Sheffield history: Memories of evenings spent in bustling Flat Street, Pond Street and the Hole in the Road
Standing in a cold field watching a large bonfire at the Norfolk Arms really enforced the feeling that winter is coming. It reminded me of my winter months in the 70s as a teenager – short days, long nights and cold weather curtailed a lot of outdoor activities for me, such as football, cricket and delavio.
For a princely sum of two pence we could travel the length and breadth of our city, this was great in the summer when we could see out the windows, not so much in the winter evenings when visibility was poor - what to do, during those cold dark nights?
I always considered myself lucky to have grown up in an era where there were ample youth clubs to socialise, make friends, laugh and keep out of trouble.
My default youth club was Ellesmere situated in the Pitsmoor area of Sheffield where we played numerous games from chess to football, plus many more.
There were organised trips to places like Skegness and Blackpool and we even stayed over at Thornbridge Hall.
But away from youth clubs what did we do in the winter months?
In the 70s when Sheffield had a public transport system to be proud of – a system we could really get about for minimal cost – we'd jump on a bus and go into the city centre. An obvious destination was Castle Square roundabout – the Hole in the Road.
Although remembered as a popular meeting place for many, during cold winter months it wasn’t always such a busy, vibrant place.
We went into town around 6pm. All the large department stores would be closed by then and there would be a lull between these closing and the night time economy starting, with only a couple of tobacconist newsagents open.
It was quite quiet. After a quick visit to the fish tank we would quickly become bored with the Hole in the Road.
We would head down Flat Street which was also a busy part of town, and Pond Street – a busy terminus for city centre buses.

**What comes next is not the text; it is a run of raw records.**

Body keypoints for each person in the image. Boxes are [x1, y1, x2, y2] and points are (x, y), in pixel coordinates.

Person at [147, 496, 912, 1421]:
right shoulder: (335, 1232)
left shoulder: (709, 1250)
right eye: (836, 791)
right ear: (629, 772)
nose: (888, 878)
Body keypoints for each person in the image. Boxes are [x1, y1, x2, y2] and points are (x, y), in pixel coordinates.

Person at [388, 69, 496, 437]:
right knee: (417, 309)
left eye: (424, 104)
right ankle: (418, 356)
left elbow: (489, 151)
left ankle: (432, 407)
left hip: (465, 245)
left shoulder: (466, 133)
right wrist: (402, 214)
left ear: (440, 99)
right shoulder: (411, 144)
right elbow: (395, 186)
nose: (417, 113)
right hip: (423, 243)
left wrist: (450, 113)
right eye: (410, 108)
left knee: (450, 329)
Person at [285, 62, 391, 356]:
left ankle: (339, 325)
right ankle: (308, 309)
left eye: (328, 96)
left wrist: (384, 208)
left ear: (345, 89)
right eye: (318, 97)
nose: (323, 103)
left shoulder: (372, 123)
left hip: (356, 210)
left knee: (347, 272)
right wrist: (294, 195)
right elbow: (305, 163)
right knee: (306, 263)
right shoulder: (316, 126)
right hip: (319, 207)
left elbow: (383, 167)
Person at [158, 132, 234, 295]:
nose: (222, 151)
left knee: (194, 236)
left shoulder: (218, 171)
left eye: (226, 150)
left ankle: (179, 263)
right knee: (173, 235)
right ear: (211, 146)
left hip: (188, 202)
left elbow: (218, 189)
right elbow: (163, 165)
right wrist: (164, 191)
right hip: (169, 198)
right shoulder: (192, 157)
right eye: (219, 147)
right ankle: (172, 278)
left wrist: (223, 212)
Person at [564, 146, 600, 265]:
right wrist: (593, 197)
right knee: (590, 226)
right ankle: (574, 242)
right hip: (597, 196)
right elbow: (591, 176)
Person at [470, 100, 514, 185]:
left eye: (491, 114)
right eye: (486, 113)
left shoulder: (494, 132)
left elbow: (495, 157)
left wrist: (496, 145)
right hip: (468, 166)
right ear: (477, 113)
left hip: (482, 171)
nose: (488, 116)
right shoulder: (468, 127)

This would also be a hive of activity with many comings and goings, with pubs, a cinema, a chippy, and the Showboat amusement arcade.
A short walk from the Hole in the road, we would amble down there, maybe buy some chips if we were lucky to have enough money. Walking across the pedestrian bridge towards Sheaf Valley baths we’d peer at the people splashing about and enjoying themselves.
A favourite place for me to spend cold and miserable evenings would be the Central Library. This introduced me to the use, and usefulness of libraries beyond just books.
This place even had the gallery on the top floor with exhibitions on a regular basis. It was a wonderful place to spend time, and learn numerous things in a clean warm environment.
The Local Studies section was a particular favourite of mine with knowledgeable staff, happy to help a kid who’d just wandered in off the street.
Finding out about Sheffield past and present, it was a place to view wonderful pictures of Sheffield well before the internet was ever dreamed of.